Stored data:
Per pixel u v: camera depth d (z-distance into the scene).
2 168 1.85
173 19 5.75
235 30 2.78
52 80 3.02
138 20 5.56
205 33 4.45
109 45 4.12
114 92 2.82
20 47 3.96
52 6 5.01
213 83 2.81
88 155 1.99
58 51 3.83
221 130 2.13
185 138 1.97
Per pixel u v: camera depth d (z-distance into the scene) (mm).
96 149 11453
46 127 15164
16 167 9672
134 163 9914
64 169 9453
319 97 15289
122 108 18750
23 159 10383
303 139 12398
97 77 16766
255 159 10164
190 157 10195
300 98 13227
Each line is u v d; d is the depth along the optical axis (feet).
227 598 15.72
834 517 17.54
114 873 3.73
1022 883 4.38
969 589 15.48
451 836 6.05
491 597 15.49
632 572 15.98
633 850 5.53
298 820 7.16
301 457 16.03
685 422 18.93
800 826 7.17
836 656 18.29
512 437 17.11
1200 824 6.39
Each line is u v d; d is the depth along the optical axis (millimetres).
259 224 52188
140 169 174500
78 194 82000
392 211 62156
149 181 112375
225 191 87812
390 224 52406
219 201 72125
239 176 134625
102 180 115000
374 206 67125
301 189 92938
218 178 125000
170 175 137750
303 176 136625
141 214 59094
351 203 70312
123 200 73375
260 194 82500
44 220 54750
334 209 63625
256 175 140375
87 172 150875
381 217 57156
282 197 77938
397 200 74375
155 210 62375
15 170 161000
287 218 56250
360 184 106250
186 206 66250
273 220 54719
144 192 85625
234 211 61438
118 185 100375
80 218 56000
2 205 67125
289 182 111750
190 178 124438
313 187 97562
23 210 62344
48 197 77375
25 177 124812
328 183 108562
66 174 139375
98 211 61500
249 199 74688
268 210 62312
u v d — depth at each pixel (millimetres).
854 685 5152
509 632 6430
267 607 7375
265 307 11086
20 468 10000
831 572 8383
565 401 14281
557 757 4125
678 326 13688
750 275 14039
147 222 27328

• _Instructions to follow_
Reproduce every record that appears above, keeping the wording exact.

• _Task solution_
Per pixel u v: camera depth d (z-distance into the scene).
2 168 1.85
173 19 5.75
235 30 2.78
52 80 3.02
138 20 5.56
205 33 4.45
109 45 4.12
114 92 2.82
20 47 3.96
52 6 5.01
213 83 2.81
88 155 1.99
58 51 3.83
221 130 2.13
185 138 1.97
Per pixel u v: camera depth d (z-distance into the scene) (mm).
96 149 11453
46 127 15164
16 167 9672
134 163 9914
64 169 9453
319 97 15289
122 108 18750
23 159 10383
303 139 12398
97 77 16766
255 159 10164
190 157 10195
300 98 13227
Each line is u v d; d is the depth along the optical axis (feet).
227 598 15.72
834 517 17.54
114 873 3.73
1022 883 4.38
969 589 15.48
451 836 6.05
491 597 15.49
632 572 15.98
633 850 5.53
298 820 7.16
301 457 16.03
685 422 18.93
800 826 7.17
836 656 18.29
512 437 17.11
1200 824 6.39
Each line is u v d; d is the depth along the optical axis (millimetres).
259 224 52188
140 169 174500
78 194 82000
392 211 62156
149 181 112375
225 191 87812
390 224 52406
219 201 72125
239 176 134625
102 180 115000
374 206 67125
301 189 92938
218 178 125000
170 175 137750
303 176 136625
141 214 59094
351 203 70312
123 200 73375
260 194 82500
44 220 54750
334 209 63625
256 175 140375
87 172 150875
381 217 57156
282 197 77938
397 200 74375
155 210 62375
15 170 161000
287 218 56250
360 184 106250
186 206 66250
273 220 54719
144 192 85625
234 211 61438
118 185 100375
80 218 56000
2 205 67125
289 182 111750
190 178 124438
313 187 97562
23 210 62344
48 197 77375
25 177 124812
328 183 108562
66 174 139375
98 211 61500
249 199 74688
268 210 62312
u v d — depth at each pixel (millimetres).
854 685 5152
509 632 6430
267 607 7375
265 307 11086
20 468 10000
831 572 8383
565 401 14281
557 757 4125
678 326 13688
750 275 14039
147 222 27328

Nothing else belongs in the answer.